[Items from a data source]
════════

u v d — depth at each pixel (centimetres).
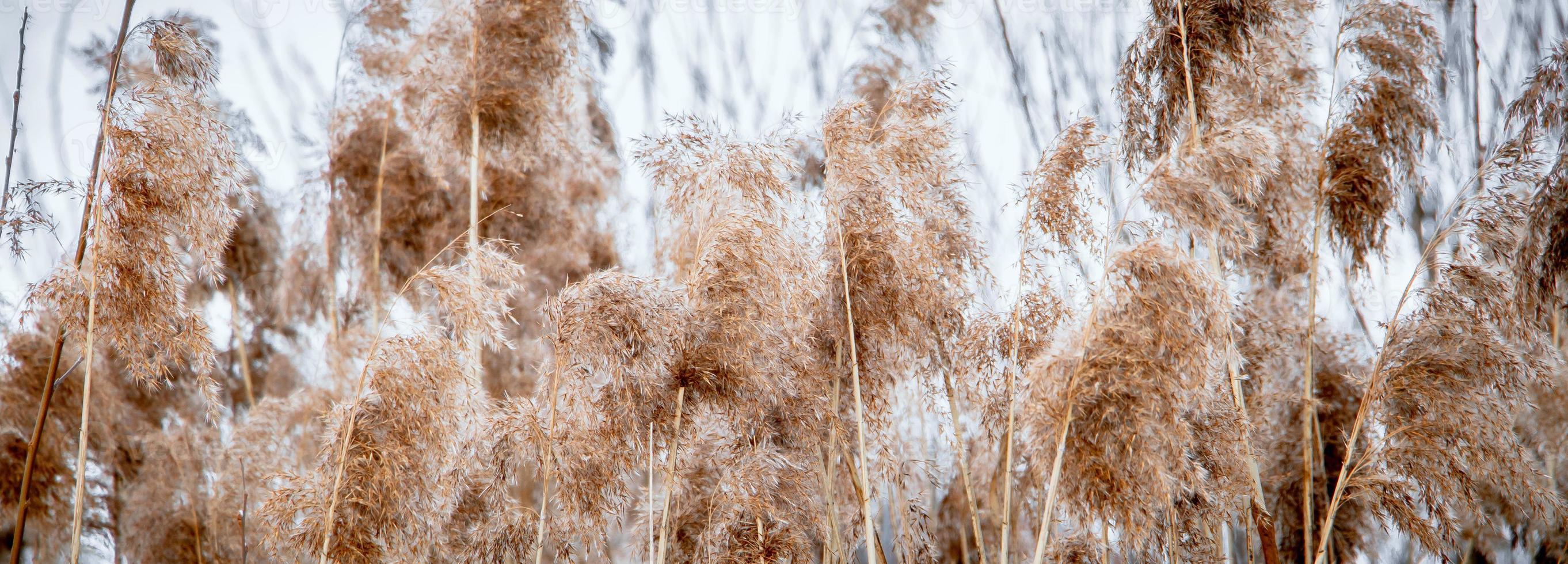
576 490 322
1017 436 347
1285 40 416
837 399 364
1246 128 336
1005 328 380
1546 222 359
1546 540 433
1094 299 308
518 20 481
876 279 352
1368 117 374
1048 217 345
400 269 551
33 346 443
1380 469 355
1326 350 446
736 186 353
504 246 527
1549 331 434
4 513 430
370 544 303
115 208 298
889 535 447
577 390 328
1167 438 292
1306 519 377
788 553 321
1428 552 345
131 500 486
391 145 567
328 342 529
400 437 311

════════

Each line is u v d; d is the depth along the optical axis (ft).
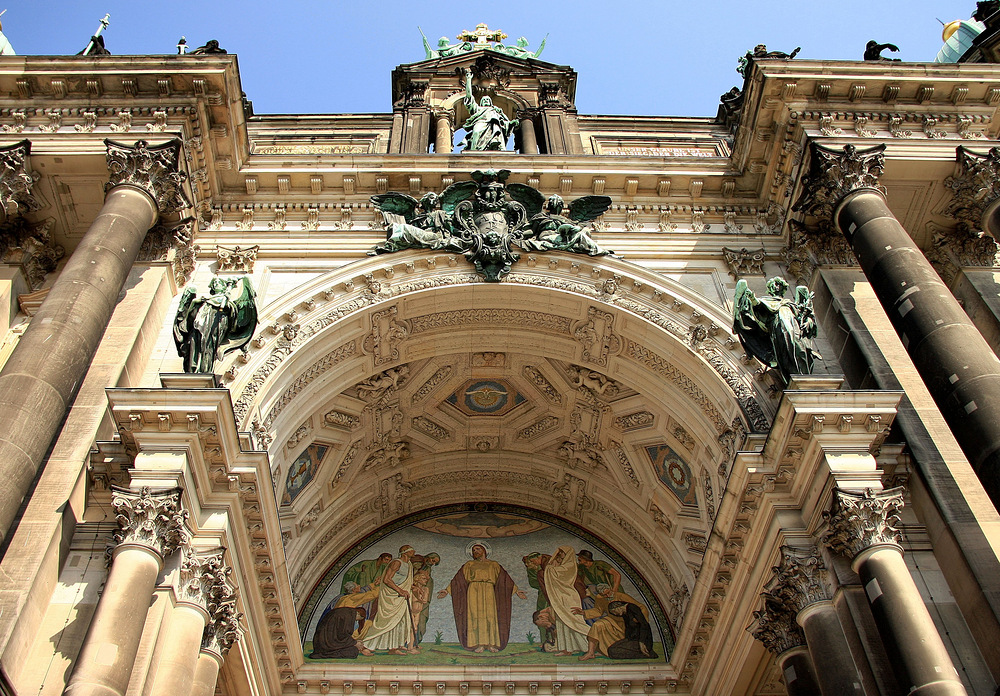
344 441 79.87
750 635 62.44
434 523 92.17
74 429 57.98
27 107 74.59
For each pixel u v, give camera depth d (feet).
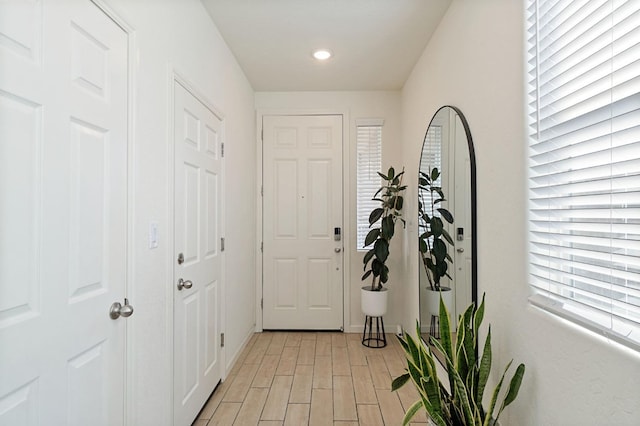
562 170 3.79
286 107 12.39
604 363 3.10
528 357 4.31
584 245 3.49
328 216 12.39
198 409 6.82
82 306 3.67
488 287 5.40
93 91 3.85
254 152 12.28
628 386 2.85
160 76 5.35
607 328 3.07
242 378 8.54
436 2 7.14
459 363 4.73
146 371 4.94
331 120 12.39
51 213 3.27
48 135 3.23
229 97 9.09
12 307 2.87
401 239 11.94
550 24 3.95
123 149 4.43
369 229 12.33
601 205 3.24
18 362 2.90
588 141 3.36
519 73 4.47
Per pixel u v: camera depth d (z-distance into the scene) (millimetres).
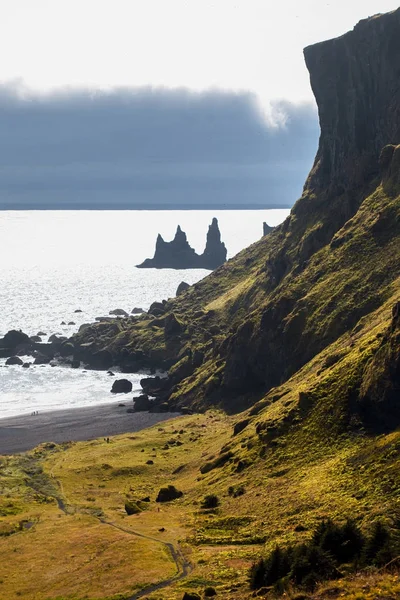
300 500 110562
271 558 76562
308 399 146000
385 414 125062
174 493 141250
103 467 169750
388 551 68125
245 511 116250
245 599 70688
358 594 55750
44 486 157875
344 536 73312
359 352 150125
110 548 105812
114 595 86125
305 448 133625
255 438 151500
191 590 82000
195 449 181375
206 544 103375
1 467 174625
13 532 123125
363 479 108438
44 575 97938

════════

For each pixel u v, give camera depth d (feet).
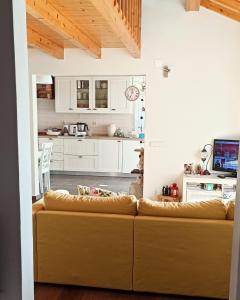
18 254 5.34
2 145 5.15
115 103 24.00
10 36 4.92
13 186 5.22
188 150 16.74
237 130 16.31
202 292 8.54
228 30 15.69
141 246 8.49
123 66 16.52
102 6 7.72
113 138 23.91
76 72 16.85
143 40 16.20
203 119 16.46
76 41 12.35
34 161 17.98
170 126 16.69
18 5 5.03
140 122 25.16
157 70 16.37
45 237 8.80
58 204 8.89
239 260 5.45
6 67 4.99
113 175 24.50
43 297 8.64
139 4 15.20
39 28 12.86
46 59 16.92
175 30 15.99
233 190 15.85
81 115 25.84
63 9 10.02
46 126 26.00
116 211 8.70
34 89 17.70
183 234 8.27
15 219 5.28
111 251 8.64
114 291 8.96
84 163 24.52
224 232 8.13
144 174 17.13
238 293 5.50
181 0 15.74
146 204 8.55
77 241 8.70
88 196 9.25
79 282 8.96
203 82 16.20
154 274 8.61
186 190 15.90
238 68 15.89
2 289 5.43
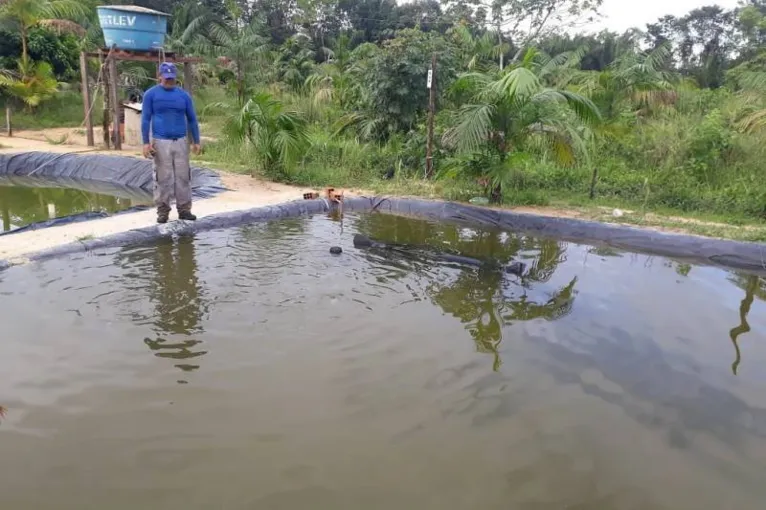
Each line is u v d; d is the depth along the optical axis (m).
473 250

════════

*Task statement*.
The answer must be the part of the records that opens with the line containing "u v d — depth at each pixel (centimetres)." and closes with the line containing "400 437 311", reproduced exactly, with no pictures.

*Answer for the task*.
u v d — depth at each pixel (centimetres).
576 490 322
1017 436 347
1285 40 416
837 399 364
1246 128 336
1005 328 380
1546 222 359
1546 540 433
1094 299 308
518 20 481
876 279 352
1368 117 374
1048 217 345
400 269 551
33 346 443
1380 469 355
1326 350 446
736 186 353
504 246 527
1549 331 434
4 513 430
370 544 303
115 208 298
889 535 447
577 390 328
1167 438 292
1306 519 377
788 553 321
1428 552 345
131 500 486
391 145 567
328 342 529
400 437 311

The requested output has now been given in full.